OptRisk: Optimierung von Risikoberatung durch Darstellung der Veränderbarkeit der individuellen Lebenserwartung
S. Kürwitz, N. Jegan, L. Kramer, S. Celemin-Heinrich, O. Hirsch, U. Siebert, U. Popert, N. Donner-Banzhoff
Einleitung
Inzwischen sind Entscheidungshilfen als akzeptiertes und wirksames Element der patientenorientierten Betreuung chronisch Kranker in der hausärztlichen Praxis weit verbreitet. Dabei hat die verständliche und valide Darstellung von Prognose und Interventions-Effekten einen besonderen Stellenwert. Im Bereich der kardiovaskulären Erkrankungen hat sich dabei das Instrument arriba® mit einer Schätzung der 10-Jahres-Prognose auf der Basis individueller Risikofaktoren als wirksam erwiesen. Ein Kritikpunkt an dieser Methode ist, dass bei jüngeren Patienten eine 10-Jahres-Prognose zum Übersehen von Hochrisikozuständen kommen kann, die sich erst jenseits der zehn Jahre auswirken würden. Aufgrund dieser Kritik erfolgt für die geplante Studie im Bereich von kardiovaskulären Erkrankungen eine vergleichende Untersuchung verschiedener Darstellungen aus der Sicht betroffener Patienten sowie der beratenden Ärzte. Dabei liegt das Hauptaugenmerk auf der Darstellung Absolutes Risiko versus (ereignisfreier) Lebenszeit und Kosteninformationen für Medikamente.

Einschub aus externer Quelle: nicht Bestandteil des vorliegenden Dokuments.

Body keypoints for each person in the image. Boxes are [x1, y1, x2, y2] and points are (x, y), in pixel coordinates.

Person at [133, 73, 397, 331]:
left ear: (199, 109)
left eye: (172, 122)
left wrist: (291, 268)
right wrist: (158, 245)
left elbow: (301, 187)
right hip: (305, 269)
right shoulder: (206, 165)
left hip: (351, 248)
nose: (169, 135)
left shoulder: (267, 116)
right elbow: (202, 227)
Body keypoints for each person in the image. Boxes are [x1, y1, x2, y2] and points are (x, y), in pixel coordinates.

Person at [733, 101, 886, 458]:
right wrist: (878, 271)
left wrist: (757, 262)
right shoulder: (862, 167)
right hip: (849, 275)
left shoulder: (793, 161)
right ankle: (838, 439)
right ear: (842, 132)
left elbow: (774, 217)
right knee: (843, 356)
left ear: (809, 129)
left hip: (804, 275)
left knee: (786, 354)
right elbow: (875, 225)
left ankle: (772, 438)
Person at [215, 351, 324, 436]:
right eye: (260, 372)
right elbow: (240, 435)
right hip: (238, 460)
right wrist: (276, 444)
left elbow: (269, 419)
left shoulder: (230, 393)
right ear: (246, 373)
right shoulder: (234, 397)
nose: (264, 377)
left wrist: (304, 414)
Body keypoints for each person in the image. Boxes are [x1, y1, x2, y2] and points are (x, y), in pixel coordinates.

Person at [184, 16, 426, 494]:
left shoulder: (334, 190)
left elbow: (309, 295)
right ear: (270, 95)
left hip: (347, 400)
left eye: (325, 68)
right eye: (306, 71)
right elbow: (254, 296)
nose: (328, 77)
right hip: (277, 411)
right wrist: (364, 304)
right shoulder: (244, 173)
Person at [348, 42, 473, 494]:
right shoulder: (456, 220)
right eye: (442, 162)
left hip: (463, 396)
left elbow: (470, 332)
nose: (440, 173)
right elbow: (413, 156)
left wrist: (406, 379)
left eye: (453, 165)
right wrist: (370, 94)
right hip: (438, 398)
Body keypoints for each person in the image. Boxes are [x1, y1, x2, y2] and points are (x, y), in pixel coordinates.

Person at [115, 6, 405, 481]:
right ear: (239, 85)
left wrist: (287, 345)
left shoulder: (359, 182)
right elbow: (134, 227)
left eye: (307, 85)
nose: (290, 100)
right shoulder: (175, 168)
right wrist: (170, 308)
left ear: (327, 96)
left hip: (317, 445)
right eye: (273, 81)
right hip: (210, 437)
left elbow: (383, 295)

Zielsetzungen und Fragestellungen
Ziel dieses Projektes ist eine Verbesserung der Risiko- und Kostendarstellung in einer weit verbreiteten Entscheidungshilfe für Herz-Kreislauf-Erkrankungen. Insbesondere steht hierbei der Vergleich der Darstellung auf der Basis 1) des bislang verwendeten absoluten Risikos (10-Jahres-Prognose) und 2) der ereignisfreien Lebenszeit im Vordergrund des Forschungsvorhabens. Hierbei sind folgende Fragestellungen von besonderem Interesse: Welche Darstellung von Prognose und therapeutischen Effekten sind in der Patientenberatung besonders geeignet – absolutes Risiko oder Lebenszeit? Welche Akzeptanz und Auswirkungen hat eine Information von Behandlungskosten für den Patienten?
Methoden
Zunächst werden in Phase I verschiedene Darstellungen der Prognose für kardiovaskuläre Ereignisse sowie von Kosten und Nutzen der Behandlungen explorativ in der Beratung untersucht. Hierbei finden insbesondere die Aspekte zeitlicher Aufwand, Verständnis, Präferenz von Patienten und Ärzten Berücksichtigung. In Phase II werden mittels eines Fragebogen-Surveys die Präferenzen von Patienten und Ärzten eingeschätzt. Parallel zu Phase I und II erfolgt die Modellierung der Lebenszeitdarstellung über ein Markov-Modell. Schließlich erfolgt in Phase III in realen Beratungssituationen ein randomisierter 2x2-faktorieller Vergleich der die zwei Darstellungsformen „absolutes Risiko“ vs. „Lebenszeit“ sowie „mit oder ohne Kosteninformation“ in Bezug auf folgende Zielkriterien untersucht: Kongruenz zwischen Beratungsergebnis und Werten/Vorstellungen des Patienten (primär); Akzeptanz der Beratung durch den Patienten und Adhärenz des Patientenverhaltens. Die Ergebnisse können auf andere Krankheitsbilder und Behandlungsoptionen übertragen werden.
Ergebnisse
Das Projekt befindet sich in der Anfangsphase, daher liegen zurzeit noch keine Ergebnisse vor.
Diskussion
Siehe Ergebnisse.
Ausblick
Die verbesserte Beratung sowie eine damit einhergehende verbesserte Kongruenz von Ergebnis und den Wertvorstellungen des Patienten schlägt sich eventuell auch in einer niedrigeren Morbidität und Mortalität verschiedener Risikopopulationen nieder.